I ground my teeth. “So? Daniel’s still hurt. Molly could be dead.”

“But their condition was not yours to ordain,” Forthill said. “All power has its limits.”

“Then what’s the point ?” I snarled, suddenly furious. My voice bounced around the chapel in rasping echoes. “What good is it to have power enough to kill my friend’s family, but not power enough to protect them? What the hell do you expect from me? I’ve got to make these stupid choices. What the hell am I supposed to do with them?”

“Sometimes,” he replied, his tone serious, “you just have to have faith.”

I laughed, and it came out loud and bitter.

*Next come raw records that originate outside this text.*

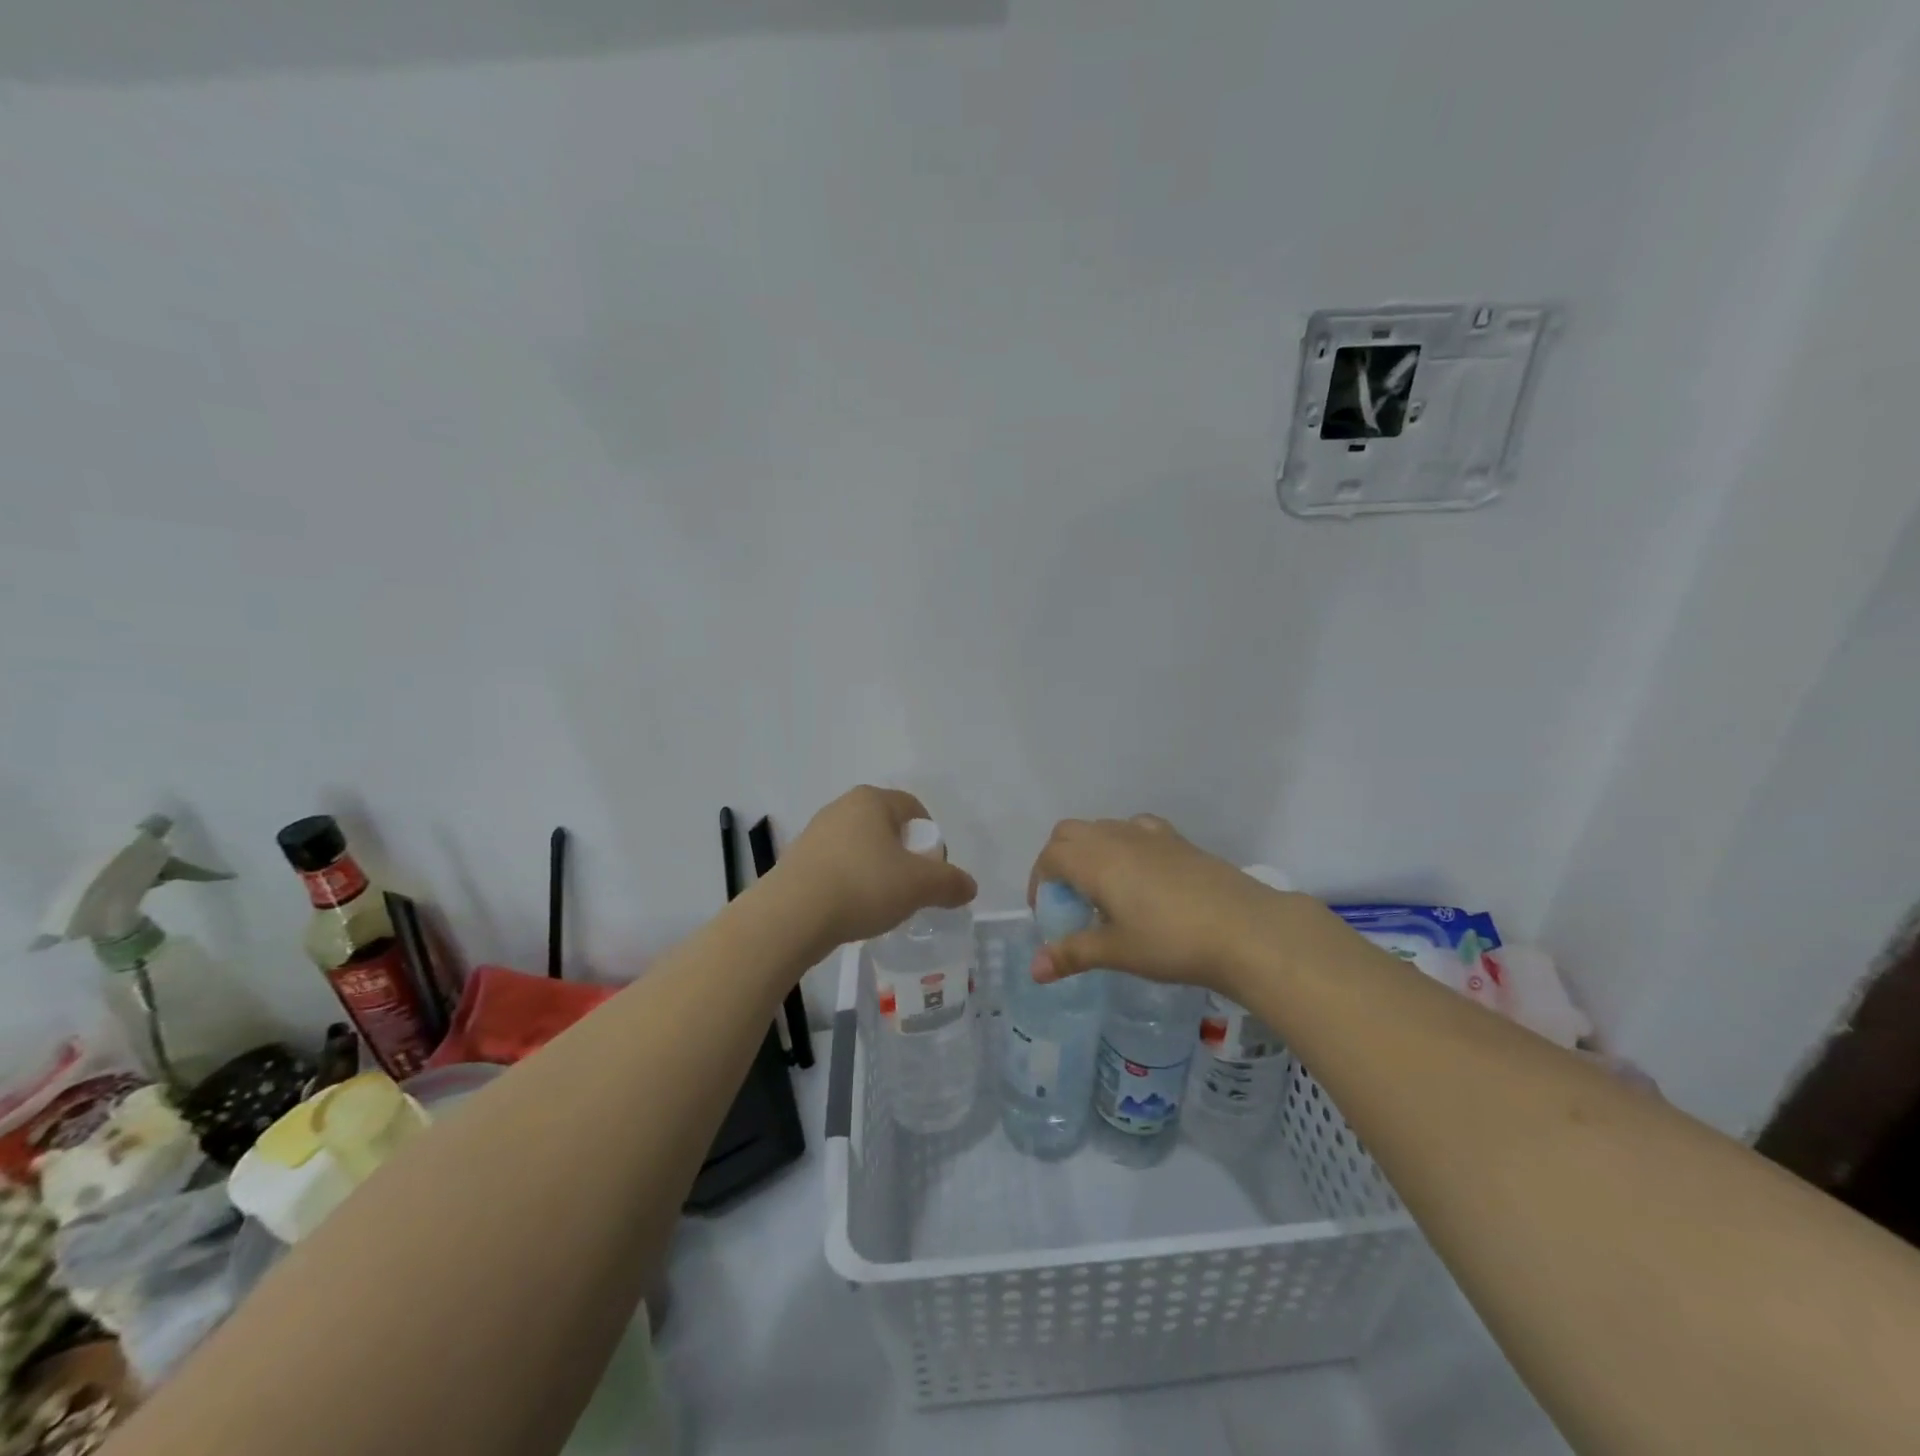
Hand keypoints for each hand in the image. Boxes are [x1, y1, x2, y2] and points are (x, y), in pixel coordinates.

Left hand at [780, 786, 977, 948]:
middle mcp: (841, 807)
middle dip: (903, 857)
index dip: (930, 840)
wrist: (792, 915)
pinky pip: (836, 867)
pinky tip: (851, 910)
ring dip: (876, 872)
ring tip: (880, 904)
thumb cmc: (862, 885)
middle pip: (886, 829)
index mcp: (872, 799)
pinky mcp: (796, 860)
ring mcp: (815, 833)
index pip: (914, 809)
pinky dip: (850, 884)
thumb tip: (969, 886)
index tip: (932, 872)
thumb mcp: (919, 886)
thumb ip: (950, 883)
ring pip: (860, 849)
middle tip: (910, 889)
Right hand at [1026, 815, 1309, 996]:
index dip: (1039, 882)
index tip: (1048, 914)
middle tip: (1068, 899)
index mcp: (1094, 860)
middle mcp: (1116, 837)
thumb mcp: (1117, 951)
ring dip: (1090, 851)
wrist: (1245, 928)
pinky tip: (1140, 875)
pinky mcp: (1179, 840)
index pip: (1050, 856)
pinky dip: (1124, 844)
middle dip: (1058, 860)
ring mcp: (1150, 835)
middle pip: (1070, 833)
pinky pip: (1136, 829)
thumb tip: (1034, 970)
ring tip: (1103, 891)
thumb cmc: (1171, 942)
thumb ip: (1072, 954)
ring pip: (1103, 828)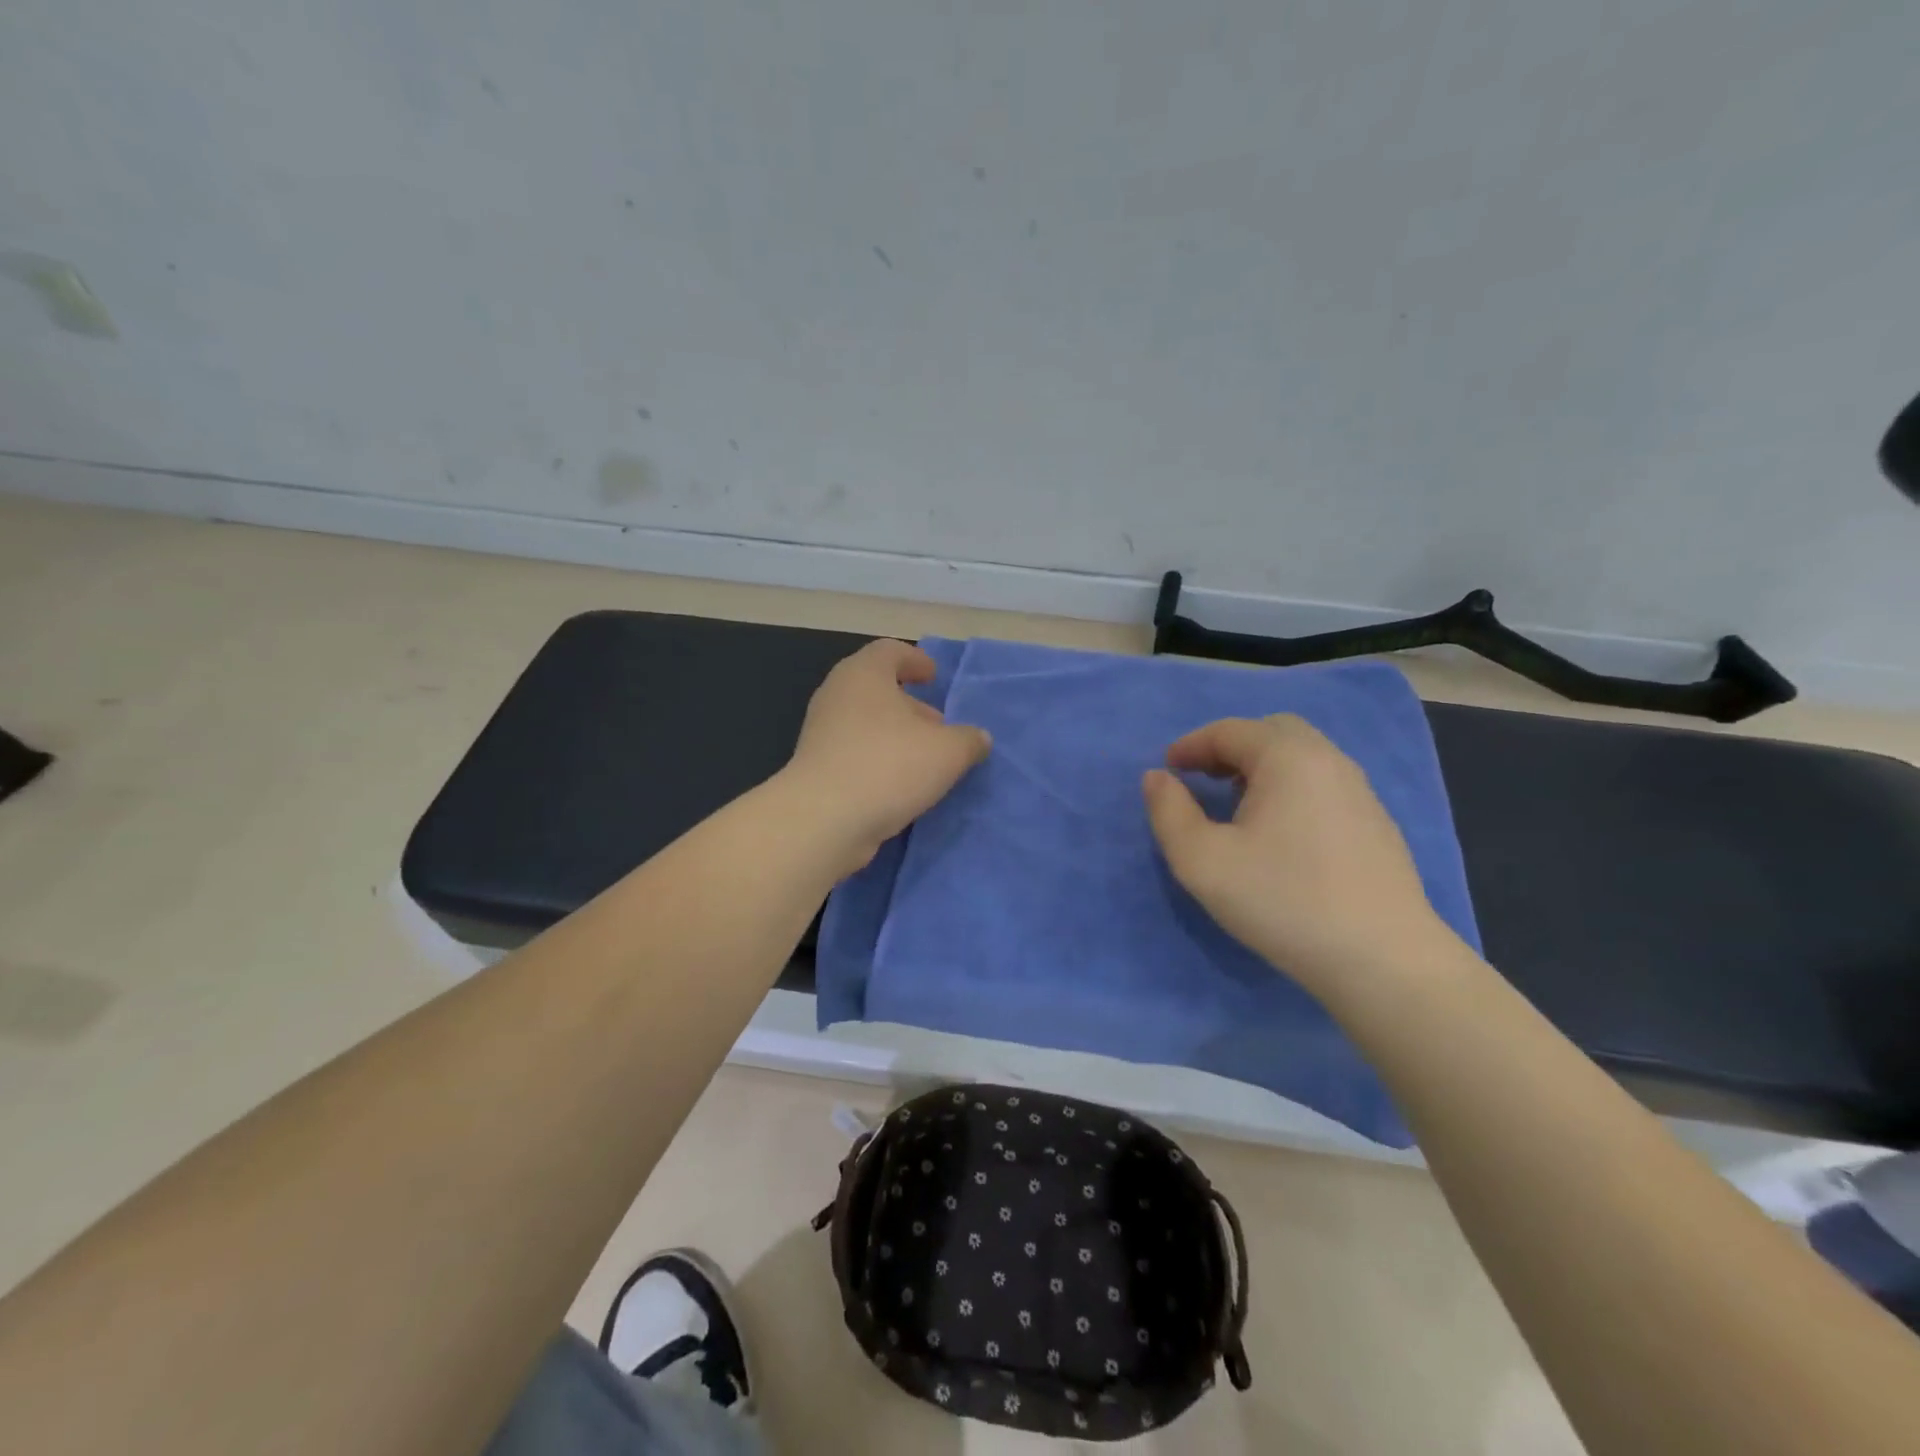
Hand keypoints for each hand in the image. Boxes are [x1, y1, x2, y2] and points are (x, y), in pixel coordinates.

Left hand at [782, 640, 991, 874]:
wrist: (824, 819)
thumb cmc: (889, 766)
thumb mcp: (947, 752)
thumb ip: (969, 740)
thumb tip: (978, 738)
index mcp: (864, 674)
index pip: (890, 651)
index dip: (915, 660)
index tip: (933, 678)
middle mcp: (837, 694)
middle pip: (877, 688)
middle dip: (911, 705)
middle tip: (938, 726)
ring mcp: (821, 732)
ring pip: (866, 723)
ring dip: (896, 736)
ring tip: (925, 761)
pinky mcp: (815, 766)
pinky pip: (854, 752)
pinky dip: (878, 760)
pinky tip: (899, 785)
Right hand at [1141, 715, 1449, 998]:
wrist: (1383, 960)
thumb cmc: (1282, 900)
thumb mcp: (1202, 860)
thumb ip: (1169, 812)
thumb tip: (1157, 777)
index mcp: (1288, 758)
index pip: (1229, 731)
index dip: (1190, 745)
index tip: (1167, 770)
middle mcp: (1329, 761)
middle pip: (1271, 732)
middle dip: (1229, 748)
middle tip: (1202, 779)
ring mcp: (1360, 792)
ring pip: (1301, 758)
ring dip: (1260, 769)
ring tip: (1235, 806)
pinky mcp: (1376, 824)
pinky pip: (1322, 785)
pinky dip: (1289, 789)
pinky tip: (1279, 833)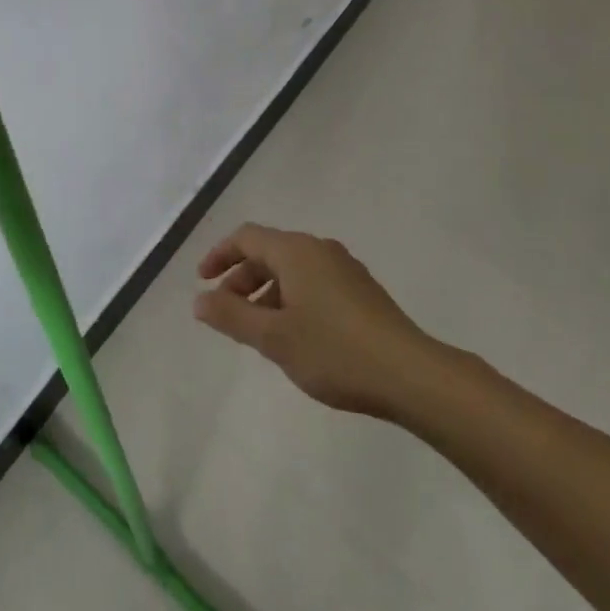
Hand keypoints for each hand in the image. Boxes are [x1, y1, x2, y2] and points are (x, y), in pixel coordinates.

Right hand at [194, 223, 434, 418]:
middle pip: (269, 251)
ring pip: (292, 269)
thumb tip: (199, 299)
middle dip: (242, 278)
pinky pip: (313, 282)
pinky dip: (291, 298)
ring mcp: (344, 268)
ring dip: (266, 292)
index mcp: (296, 250)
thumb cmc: (334, 351)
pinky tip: (295, 335)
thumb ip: (232, 316)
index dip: (219, 255)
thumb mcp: (274, 338)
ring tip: (257, 330)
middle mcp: (319, 249)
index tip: (202, 281)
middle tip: (225, 312)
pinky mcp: (361, 291)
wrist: (410, 373)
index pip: (247, 237)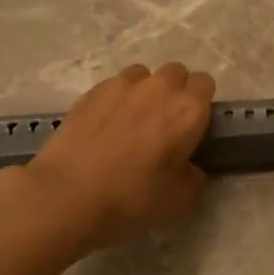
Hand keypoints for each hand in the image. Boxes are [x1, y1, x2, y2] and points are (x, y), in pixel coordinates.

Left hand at [25, 62, 215, 250]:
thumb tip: (189, 167)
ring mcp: (123, 85)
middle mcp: (159, 87)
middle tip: (164, 124)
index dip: (201, 103)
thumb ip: (194, 176)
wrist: (67, 195)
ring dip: (145, 91)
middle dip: (175, 92)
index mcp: (188, 109)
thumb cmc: (132, 198)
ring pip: (144, 75)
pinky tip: (105, 125)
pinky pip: (114, 85)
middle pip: (176, 73)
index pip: (206, 84)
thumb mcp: (180, 201)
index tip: (192, 126)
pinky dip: (116, 99)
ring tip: (132, 121)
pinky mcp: (92, 91)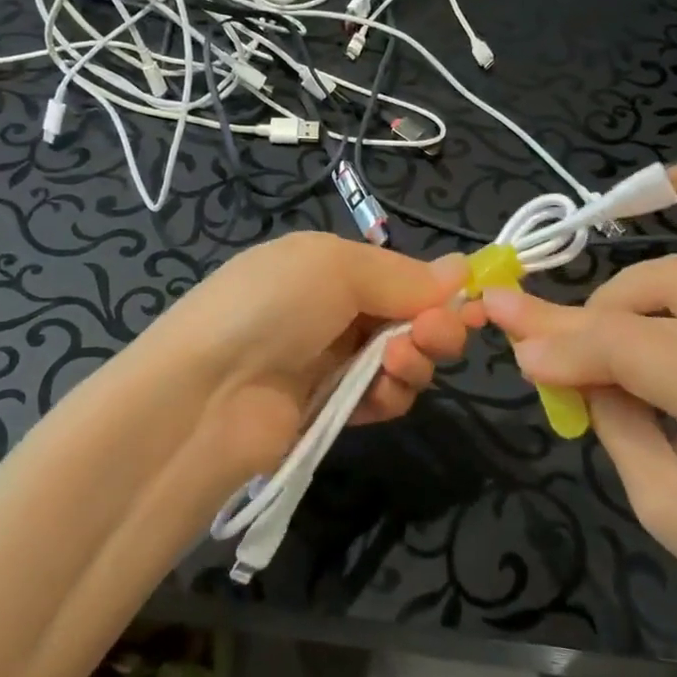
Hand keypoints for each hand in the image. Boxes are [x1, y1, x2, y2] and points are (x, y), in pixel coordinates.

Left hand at [155, 232, 478, 482]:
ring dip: (414, 359)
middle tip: (431, 336)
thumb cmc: (271, 307)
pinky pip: (383, 398)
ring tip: (397, 362)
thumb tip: (461, 269)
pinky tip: (382, 393)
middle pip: (409, 317)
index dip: (437, 288)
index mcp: (328, 265)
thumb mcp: (334, 267)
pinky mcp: (331, 410)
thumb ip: (401, 274)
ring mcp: (330, 362)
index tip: (471, 302)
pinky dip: (392, 394)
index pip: (401, 274)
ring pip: (402, 358)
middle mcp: (332, 310)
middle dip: (433, 325)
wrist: (205, 395)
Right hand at [481, 211, 676, 661]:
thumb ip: (601, 409)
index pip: (624, 344)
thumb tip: (542, 349)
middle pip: (649, 297)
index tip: (510, 341)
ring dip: (634, 293)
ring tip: (621, 336)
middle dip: (584, 321)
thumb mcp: (655, 498)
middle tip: (557, 356)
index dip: (557, 341)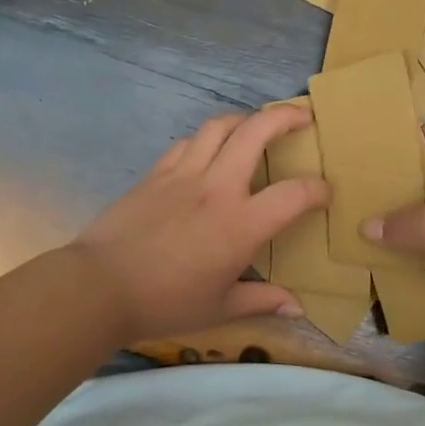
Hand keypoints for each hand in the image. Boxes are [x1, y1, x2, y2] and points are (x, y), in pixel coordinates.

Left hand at [69, 107, 329, 341]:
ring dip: (244, 119)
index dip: (318, 190)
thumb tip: (298, 307)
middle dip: (285, 116)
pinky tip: (209, 151)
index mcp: (241, 224)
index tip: (325, 194)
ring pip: (219, 125)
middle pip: (256, 132)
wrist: (99, 286)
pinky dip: (207, 139)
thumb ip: (262, 300)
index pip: (294, 194)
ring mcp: (184, 174)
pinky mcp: (156, 172)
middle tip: (302, 116)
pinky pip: (188, 142)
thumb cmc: (165, 302)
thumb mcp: (220, 309)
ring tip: (256, 126)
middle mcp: (217, 187)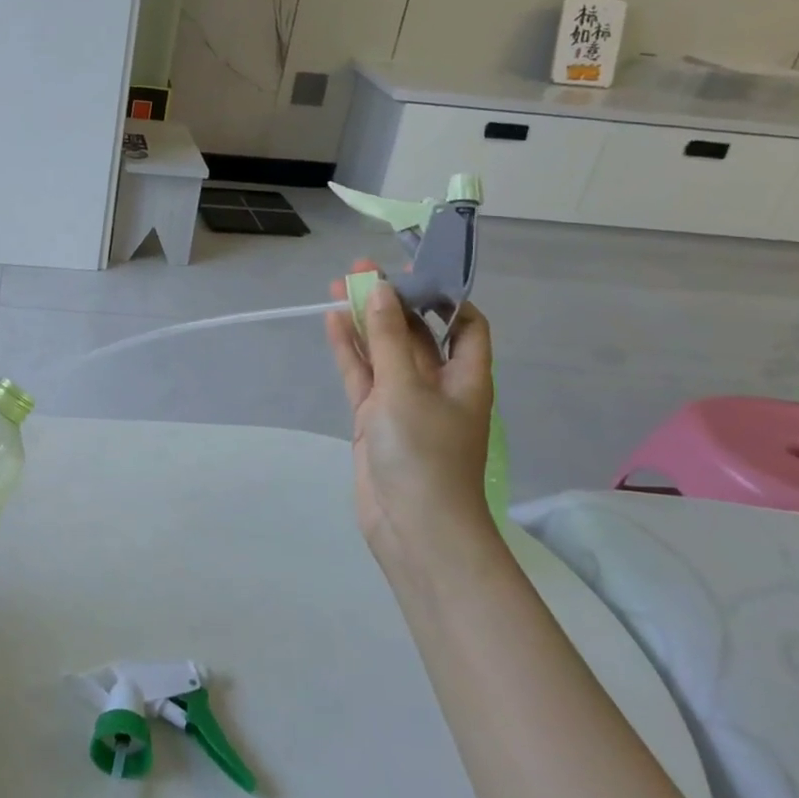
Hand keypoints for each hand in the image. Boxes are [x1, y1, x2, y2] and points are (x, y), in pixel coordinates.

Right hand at [325, 260, 495, 559]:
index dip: (442, 297)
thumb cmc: (424, 452)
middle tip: (359, 270)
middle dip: (391, 302)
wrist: (414, 527)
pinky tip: (333, 322)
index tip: (411, 273)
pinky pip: (362, 374)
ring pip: (383, 351)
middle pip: (415, 333)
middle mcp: (437, 384)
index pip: (464, 325)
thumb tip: (381, 288)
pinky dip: (350, 350)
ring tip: (338, 286)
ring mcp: (402, 401)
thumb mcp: (405, 387)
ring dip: (365, 321)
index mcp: (465, 376)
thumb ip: (388, 337)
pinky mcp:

Mocking echoes of it drifted through the vast chamber. “Faith,” I said. “Faith in what?”

“That things will unfold as they are meant to,” Forthill said. “That even in the face of an immediate ugliness, the greater picture will resolve into something all the more beautiful.”

“Show me,” I spat. “Show me something beautiful about this. Show me the silver fucking lining.”

He pursed his lips and mused for a moment. Then he said, “There’s a quote from the founder of my order: There is something holy, something divine, hidden in the most ordinary situations, and it is up to each one of you to discover it.”